Your assignment.
Copy out the entries word for word, from the line holding "Tell me which" through the line holding "Answer: the opposite way", both lines included.

Extracted information.
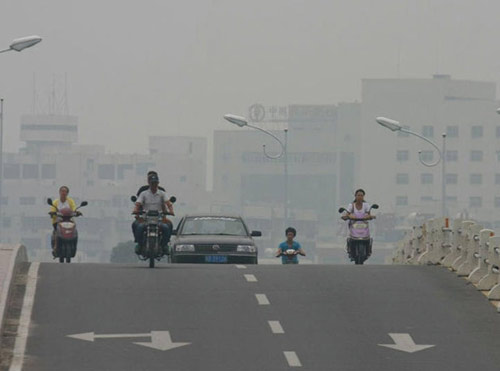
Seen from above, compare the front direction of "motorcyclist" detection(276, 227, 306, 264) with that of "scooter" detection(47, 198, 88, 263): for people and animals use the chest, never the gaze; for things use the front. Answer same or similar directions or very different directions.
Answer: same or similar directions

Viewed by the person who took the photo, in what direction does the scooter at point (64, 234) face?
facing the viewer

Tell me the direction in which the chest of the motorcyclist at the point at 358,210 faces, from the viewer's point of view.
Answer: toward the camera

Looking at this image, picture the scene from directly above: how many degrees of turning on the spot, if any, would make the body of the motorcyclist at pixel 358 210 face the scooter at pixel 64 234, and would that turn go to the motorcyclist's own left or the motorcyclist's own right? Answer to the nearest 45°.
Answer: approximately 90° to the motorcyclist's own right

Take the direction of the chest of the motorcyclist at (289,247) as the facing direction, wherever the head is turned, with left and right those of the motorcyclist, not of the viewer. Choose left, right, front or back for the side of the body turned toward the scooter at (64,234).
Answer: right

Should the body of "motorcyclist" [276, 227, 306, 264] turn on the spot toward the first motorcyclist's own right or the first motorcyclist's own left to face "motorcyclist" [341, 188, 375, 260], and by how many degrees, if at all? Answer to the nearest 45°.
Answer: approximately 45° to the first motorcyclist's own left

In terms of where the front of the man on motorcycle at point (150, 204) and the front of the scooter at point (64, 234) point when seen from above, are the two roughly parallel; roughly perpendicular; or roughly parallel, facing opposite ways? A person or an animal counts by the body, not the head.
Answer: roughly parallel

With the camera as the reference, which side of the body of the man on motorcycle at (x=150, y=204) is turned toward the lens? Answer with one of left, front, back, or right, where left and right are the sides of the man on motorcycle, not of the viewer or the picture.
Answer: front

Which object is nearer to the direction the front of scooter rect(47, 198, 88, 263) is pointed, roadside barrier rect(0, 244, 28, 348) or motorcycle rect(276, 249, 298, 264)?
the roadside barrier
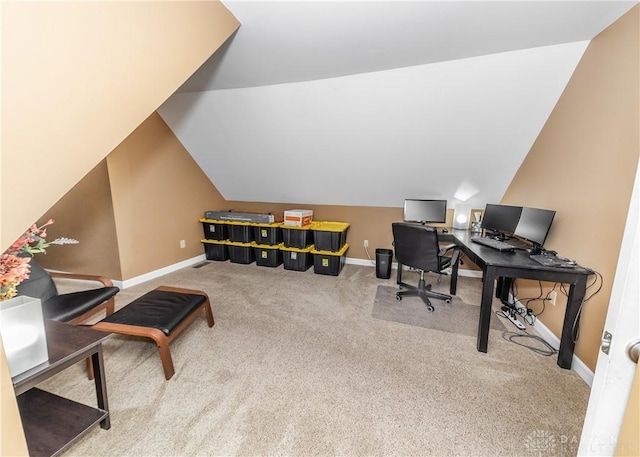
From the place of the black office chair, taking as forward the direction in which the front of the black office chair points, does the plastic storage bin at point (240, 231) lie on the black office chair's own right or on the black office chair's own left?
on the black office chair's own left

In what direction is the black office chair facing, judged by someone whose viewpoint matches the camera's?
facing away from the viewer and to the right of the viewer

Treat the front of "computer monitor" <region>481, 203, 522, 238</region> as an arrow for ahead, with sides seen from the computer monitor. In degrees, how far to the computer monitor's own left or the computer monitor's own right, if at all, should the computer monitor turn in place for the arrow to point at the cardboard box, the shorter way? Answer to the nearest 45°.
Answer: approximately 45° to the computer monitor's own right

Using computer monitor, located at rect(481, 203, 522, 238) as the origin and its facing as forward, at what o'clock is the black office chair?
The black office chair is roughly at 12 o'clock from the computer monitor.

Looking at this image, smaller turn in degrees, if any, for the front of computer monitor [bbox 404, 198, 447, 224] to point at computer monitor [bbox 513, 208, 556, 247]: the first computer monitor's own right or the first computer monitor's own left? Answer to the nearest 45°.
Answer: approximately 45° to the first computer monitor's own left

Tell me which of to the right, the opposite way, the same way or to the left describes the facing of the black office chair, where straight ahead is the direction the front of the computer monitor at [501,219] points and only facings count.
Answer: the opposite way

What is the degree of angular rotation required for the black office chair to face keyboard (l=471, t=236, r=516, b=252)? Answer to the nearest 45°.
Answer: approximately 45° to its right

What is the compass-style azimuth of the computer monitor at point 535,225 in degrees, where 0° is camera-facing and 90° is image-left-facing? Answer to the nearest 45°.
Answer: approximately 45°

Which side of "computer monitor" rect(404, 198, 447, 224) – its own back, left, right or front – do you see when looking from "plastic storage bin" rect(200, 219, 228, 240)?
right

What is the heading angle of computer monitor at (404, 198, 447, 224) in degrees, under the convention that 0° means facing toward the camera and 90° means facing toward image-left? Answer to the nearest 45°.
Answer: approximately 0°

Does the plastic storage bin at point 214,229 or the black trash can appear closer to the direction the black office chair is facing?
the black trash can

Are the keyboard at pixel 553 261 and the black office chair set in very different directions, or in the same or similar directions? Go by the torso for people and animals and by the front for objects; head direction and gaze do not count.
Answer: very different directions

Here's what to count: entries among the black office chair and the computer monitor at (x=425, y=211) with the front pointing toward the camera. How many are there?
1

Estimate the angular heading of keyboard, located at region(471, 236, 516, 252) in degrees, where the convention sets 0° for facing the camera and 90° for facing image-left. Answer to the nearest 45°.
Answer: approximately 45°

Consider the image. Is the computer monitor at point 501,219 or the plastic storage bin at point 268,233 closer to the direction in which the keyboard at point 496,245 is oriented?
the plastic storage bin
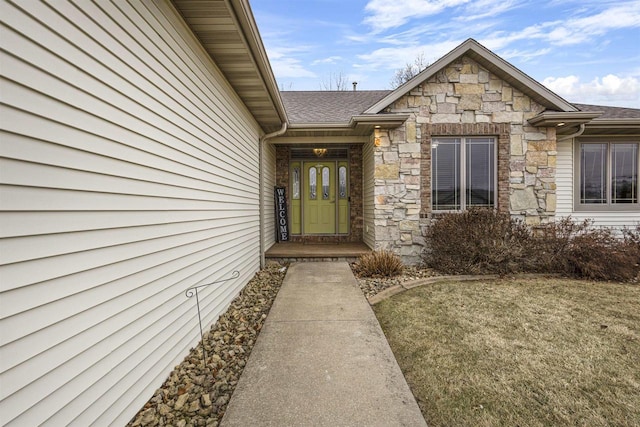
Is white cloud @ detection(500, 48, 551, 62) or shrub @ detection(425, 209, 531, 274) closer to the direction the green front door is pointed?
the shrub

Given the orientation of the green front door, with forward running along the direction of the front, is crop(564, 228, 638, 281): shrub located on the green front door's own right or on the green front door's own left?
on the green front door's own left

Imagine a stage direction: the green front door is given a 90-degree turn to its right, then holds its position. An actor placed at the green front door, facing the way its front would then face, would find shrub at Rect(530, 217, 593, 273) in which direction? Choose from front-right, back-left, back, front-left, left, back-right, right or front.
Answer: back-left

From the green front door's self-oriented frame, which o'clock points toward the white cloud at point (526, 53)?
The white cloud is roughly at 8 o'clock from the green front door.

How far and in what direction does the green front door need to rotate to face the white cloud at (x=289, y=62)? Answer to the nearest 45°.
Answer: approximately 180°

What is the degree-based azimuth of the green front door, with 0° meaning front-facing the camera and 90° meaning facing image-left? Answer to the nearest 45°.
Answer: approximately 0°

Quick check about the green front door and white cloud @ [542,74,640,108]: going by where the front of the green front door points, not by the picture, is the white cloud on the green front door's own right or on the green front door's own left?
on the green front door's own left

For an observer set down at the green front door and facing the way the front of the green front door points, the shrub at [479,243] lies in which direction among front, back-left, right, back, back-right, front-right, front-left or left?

Reply to the task.
Tell me which of to the right, the opposite way, the same way or to the left describes the facing of the black office chair, where straight ahead is the direction the front of the computer monitor at [501,219] points and only facings count.
Answer: the opposite way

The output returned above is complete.